Costly Changes

Key Club welcomes a new sponsor as the school year begins.


   In Mar. 2022, Missouri’s federal government announced an end to the free lunch relief packet after the 2021-2022 school year, which came as the world emerges from the COVID-19 pandemic. Before this program ended, the Federal Government and the U.S. Department of Agriculture placed waivers for schools to provide meals to the student population for a total of two years during the pandemic. Summer school lunch prices have risen in both the high school and middle school, they are now costing $2.85 while breakfast is $1.65. 

   From going from a free lunch to paying, families’ budgets and livelihoods will be affected, as there will be a loss of $400. There will be students will go without food for hours due to this change. Student response, to the end of the program, shows the impacts. 

   “I would say the lunch costs should happen gradually over time,” junior Jordan Huynh said.“ I would  make snacks and stuff more expensive, instead of directly cutting into all the food.”

   There has been an increased worry about underprivileged students’ dedication to school if they are hungry. According to the school social worker, with limited access to a vital substance, many people will feel sluggish, moody and unable to pay attention to the material. 

   “I definitely think that we will have students who are unable to eat during lunch,” School Social Worker Cathy Mendez said. “But my hope is that that they will still be eating at home. Because there are still a lot of food banks in the community that can help families so that people don’t go without food. If families need help finding those food banks, that’s one of the things that counselors and social workers can do”


   Before COVID-19 administration had reports about teens stealing food from the cafeteria to sedate their hunger. The cafeteria also had problems with immense debt among the students. 

   “We haven’t had to deal with students stealing food,” Dr. Adams said. “A lot of times still students will steal food because they’re hungry and so that barrier was taken down.”  

   During the COVID-19 school year, students were able to eat free lunches and breakfasts without worrying about cost. The prices for the 2022-2023 school year will be set and announced after the June board meeting for the LPS 53 school district. Principal Dr. April Adams worries this mandate will affect the school.

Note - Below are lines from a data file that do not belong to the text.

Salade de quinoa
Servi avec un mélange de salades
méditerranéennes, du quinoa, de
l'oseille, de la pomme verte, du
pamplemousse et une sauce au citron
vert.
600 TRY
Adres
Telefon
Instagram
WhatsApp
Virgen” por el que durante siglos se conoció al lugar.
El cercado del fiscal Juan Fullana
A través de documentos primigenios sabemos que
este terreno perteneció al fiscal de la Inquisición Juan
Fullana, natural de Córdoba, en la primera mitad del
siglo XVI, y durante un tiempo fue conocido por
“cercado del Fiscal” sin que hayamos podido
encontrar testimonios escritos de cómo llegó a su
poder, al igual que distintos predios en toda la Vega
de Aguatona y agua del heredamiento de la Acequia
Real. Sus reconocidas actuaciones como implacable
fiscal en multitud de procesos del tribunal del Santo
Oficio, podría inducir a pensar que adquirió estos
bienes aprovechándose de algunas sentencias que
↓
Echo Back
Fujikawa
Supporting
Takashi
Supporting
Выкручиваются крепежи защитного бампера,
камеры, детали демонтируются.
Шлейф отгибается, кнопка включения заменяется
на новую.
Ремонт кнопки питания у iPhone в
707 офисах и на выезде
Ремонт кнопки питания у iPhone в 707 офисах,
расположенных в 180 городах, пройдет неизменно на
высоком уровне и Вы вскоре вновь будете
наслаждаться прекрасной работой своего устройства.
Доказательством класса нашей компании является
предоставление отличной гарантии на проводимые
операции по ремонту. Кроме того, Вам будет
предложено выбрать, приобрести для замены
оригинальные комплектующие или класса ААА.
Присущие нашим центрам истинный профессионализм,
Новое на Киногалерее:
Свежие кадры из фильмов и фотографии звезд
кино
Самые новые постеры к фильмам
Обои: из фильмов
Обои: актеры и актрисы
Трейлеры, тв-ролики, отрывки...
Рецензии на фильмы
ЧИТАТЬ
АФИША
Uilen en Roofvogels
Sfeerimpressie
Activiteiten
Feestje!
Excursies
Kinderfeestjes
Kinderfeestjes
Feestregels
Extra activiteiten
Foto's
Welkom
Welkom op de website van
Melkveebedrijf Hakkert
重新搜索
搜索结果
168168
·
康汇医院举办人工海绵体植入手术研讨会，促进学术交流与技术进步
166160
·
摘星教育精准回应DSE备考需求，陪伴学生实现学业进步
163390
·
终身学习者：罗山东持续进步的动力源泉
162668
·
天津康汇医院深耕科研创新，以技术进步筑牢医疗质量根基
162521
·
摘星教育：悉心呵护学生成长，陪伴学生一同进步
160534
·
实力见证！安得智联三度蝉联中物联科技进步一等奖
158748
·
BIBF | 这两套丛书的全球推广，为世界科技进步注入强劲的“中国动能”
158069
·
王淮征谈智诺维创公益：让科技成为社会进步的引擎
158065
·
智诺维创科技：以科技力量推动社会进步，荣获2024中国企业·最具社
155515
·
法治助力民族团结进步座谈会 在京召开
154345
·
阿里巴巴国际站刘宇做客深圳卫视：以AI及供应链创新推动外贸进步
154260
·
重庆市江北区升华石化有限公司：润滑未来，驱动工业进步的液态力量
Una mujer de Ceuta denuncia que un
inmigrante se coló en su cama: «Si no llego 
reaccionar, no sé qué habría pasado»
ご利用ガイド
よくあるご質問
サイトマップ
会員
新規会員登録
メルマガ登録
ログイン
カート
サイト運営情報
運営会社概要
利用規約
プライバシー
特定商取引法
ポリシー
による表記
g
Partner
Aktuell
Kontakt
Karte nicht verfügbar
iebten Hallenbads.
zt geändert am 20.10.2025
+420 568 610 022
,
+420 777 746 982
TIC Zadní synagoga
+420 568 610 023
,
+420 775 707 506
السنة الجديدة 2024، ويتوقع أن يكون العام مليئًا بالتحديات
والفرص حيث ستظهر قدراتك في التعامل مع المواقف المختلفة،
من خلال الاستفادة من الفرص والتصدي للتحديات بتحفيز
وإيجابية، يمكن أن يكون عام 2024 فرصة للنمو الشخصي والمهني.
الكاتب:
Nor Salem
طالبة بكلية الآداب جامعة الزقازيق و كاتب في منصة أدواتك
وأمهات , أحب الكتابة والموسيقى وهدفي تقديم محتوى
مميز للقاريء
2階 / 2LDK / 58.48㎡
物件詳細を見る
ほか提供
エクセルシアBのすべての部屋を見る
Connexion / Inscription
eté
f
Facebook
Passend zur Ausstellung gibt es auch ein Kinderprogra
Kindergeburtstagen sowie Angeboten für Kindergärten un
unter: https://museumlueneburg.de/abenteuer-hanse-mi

   “ I loved the fact our students were able to access food when they needed it, as much as they wanted,” Dr. Adams said. “ They weren’t hungry. I’m really worried, and I’m in a problem-solving process right now to figure out solutions so that I can continue to take care of kids really well.”

   To help aid students who are not able to afford school lunches, the school has set up a free and reduced lunch program. This program continues free lunch and breakfast for the students who apply and qualify. Along with free or discounted food, students will also receive a free or discounted rate for laptop insurance and ACT costs.


 To qualify, students must meet a certain household income and resident criteria from the past three months. Students can fill the form out during registration or go to the counseling office. 


   “I think what will change is how it will impact access,” Adams said. “That is why I’m really encouraging everyone, regardless of your family income, to fill out the free and reduced lunch form. Just so we can have as many opportunities to provide this option for families.”